The BBC, which recently interviewed survivors of the camps, reminded the world 70 years on of the devastation and trauma endured by those who survived Hitler’s massacre of an estimated six million Jews over the course of his Third Reich.
However, the memorial services in April, along with the media coverage, has also reignited anti-Semitic feeling in certain quarters, with such extreme websites as ‘Truthseeker’ claiming the high number of Jews murdered is a ‘myth’. ‘Metapedia’, a far right ‘alternative Wikipedia’, claims the six million figure has been a common ‘Kabbalistic’ exaggeration, used many times over the past 2000 years by the Jewish occult. However, anti-Semitism and Holocaust denial (which also refuses to acknowledge the thousands of Gypsies, immigrant, Communist and other people groups murdered by Hitler) are not confined to the darker edges of the internet.
After the Charlie Hebdo attacks in Paris, in January this year, Muslim fanatics besieged a kosher food store and killed four. In March, a synagogue in London was infiltrated by a mob of 20 men and women who stormed in, calling out, ‘Kill the Jews!’
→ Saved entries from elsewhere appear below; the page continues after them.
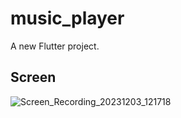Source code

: # music_player

A new Flutter project.

## Screen


![Screen_Recording_20231203_121718](https://github.com/Obvinous/MusicPlayerUI/assets/140268164/107f78eb-0126-470c-9b9d-07f45fe8da16)
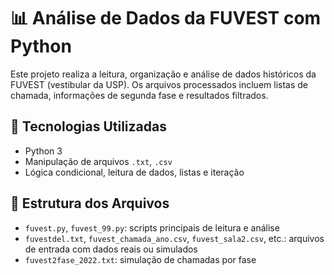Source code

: # 📊 Análise de Dados da FUVEST com Python

Este projeto realiza a leitura, organização e análise de dados históricos da FUVEST (vestibular da USP). Os arquivos processados incluem listas de chamada, informações de segunda fase e resultados filtrados.

## 📂 Tecnologias Utilizadas

- Python 3
- Manipulação de arquivos `.txt`, `.csv`
- Lógica condicional, leitura de dados, listas e iteração

## 📁 Estrutura dos Arquivos

- `fuvest.py`, `fuvest_99.py`: scripts principais de leitura e análise
- `fuvestdel.txt`, `fuvest_chamada_ano.csv`, `fuvest_sala2.csv`, etc.: arquivos de entrada com dados reais ou simulados
- `fuvest2fase_2022.txt`: simulação de chamadas por fase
Then, in April, the Conservative Party had to suspend its Derby council candidate Gulzabeen Afsar, after she referred to Labour leader Ed Miliband as ‘the Jew’ in her Facebook post. Quoted in the Jewish Chronicle, the Jewish Leadership Council said the Tory response had been ‘insufficient’ and called for disciplinary proceedings to be launched against Ms Afsar. In a statement, it said, ‘It is important that this election is contested fairly and with decency. Such prejudiced remarks have no place in British politics’.
Sadly, those who identify with Christianity are not innocent of anti-Semitic behaviour. In August 2013, Roman Catholic Dola Indidis, a Kenyan lawyer, attempted to file a petition with the International Court of Justice at The Hague, in which he suggested that the trial and crucifixion of Jesus Christ were unlawful, and the State of Israel, among others, should be held responsible.
True Christians will abhor all such expressions of anti-Semitism, rooted as they are in ethnic hatred thinly veneered with religion.